Любопытно, что всё устаканилось достаточно полюбовно, а главное - кулуарно. Основные события, вероятно, произошли 15-16 марта. На следующий день, совещаясь с вице-президентом Ли Юаньхуном, Юань Шикай обсуждал способы оформления уже принятого решения. Естественно, происходящее нельзя было подавать как уступку южным мятежникам. В конце-концов всё подали так, будто императора одолела таки скромность. 22 марта Юань Шикай обнародовал решение о ликвидации монархии и уже на следующий день объявил о своем возвращении в должность президента. В общей сложности юридически последняя Китайская империя просуществовала 83 дня. Война на юге на этом сразу же не окончилась, однако произошла её определённая трансформация. Все бунтующие провинции поспешили отозвать декларации неповиновения и самообороны, чтобы гарантировать себя от удара тяжелой руки бэйянцев. Но вот сводить счёты со своими конкурентами из других региональных клик никто и не думал прекращать! Отдельные боестолкновения продолжались вплоть до июля 1916. Дополнительно подогревал клокочущий котёл упорно курсирующий слух о грядущем японском вмешательстве. Его не то чтобы боялись в государственно-патриотическом смысле - скорее ждали как момент очередного большого передела, к которому лучше подойти во всеоружии. Чтобы окончательно вернуть дела в нормальное русло, Юань Шикаю потребовалось переутвердить ряд южных провинциальных губернаторов, а также - самая большая уступка, которая дала возможность главам региональных клик унять более проникнутые революционным духом воинские низы, объявить о своей готовности открыть в конце лета 1916 обновлённый парламент Республики.

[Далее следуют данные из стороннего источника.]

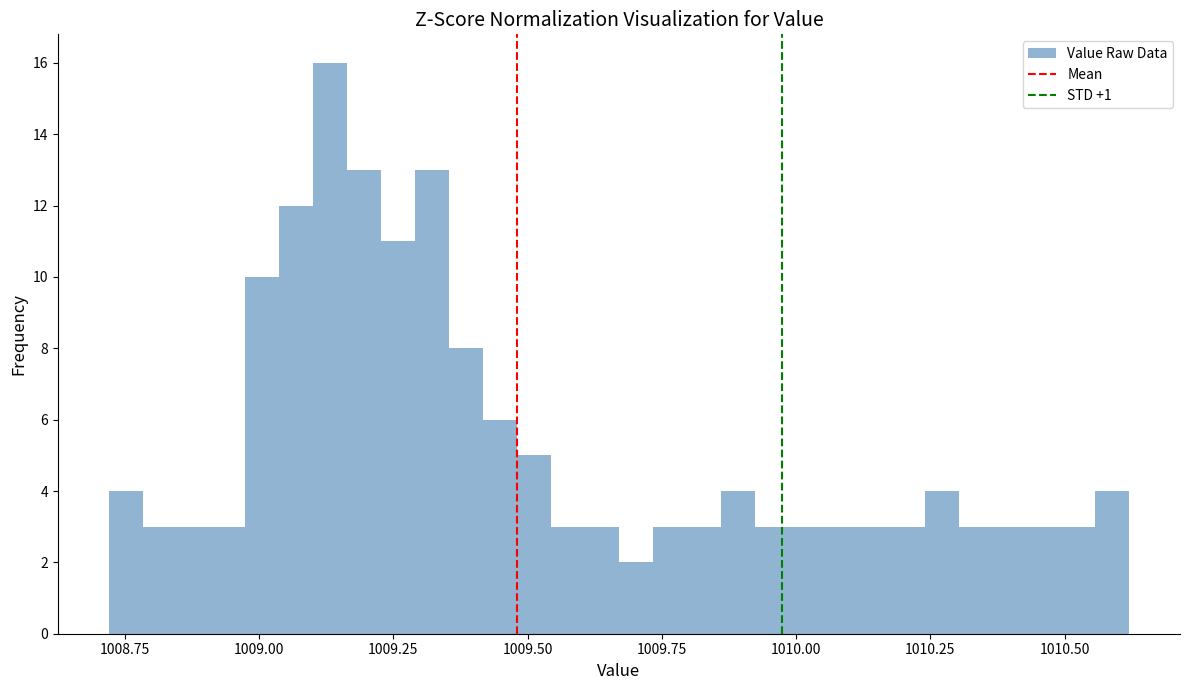

Read against the x-axis, roughly where is the centre of the tallest bar?

1009.15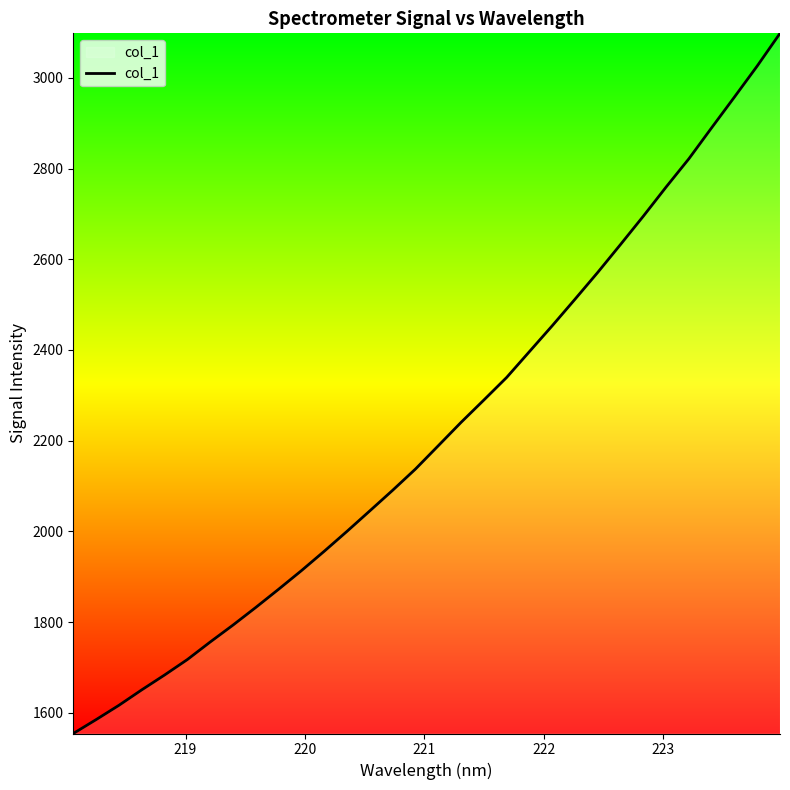

What is the minimum value shown in the chart?

1554.1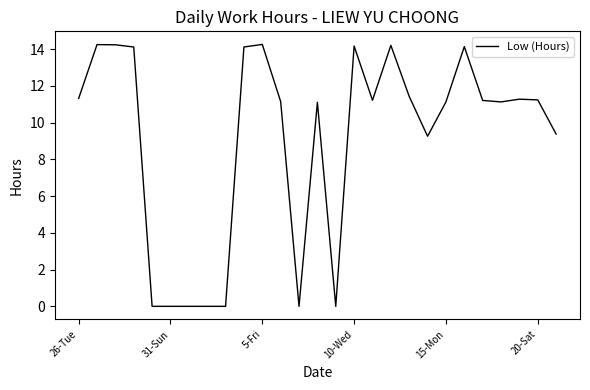

Count the number of categories in the chart.

27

Так или иначе, хотя в той же Юннани власть Пекина к исходу мая месяца признавали скорее номинально, Юань Шикай опять мог считать себя победителем. Да только иная, оказавшаяся необоримой сила уже занесла клинок над головой самого изворотливого из китайских деятелей первой четверти XX столетия. Возможно на организме президента негативно сказался стресс. Как бы то ни было, состояние его здоровья начало стремительно ухудшаться. 6 июня 1916 самый могущественный человек Поднебесной, тот ещё мерзавец, но не без признаков великолепия, скончался от уремии.
И тут же Китай рухнул в хаос первозданный. О нём, а именно об эре варлордов-милитаристов, десятилетии хаоса 1916-1926 годов мы и будем говорить в следующий раз.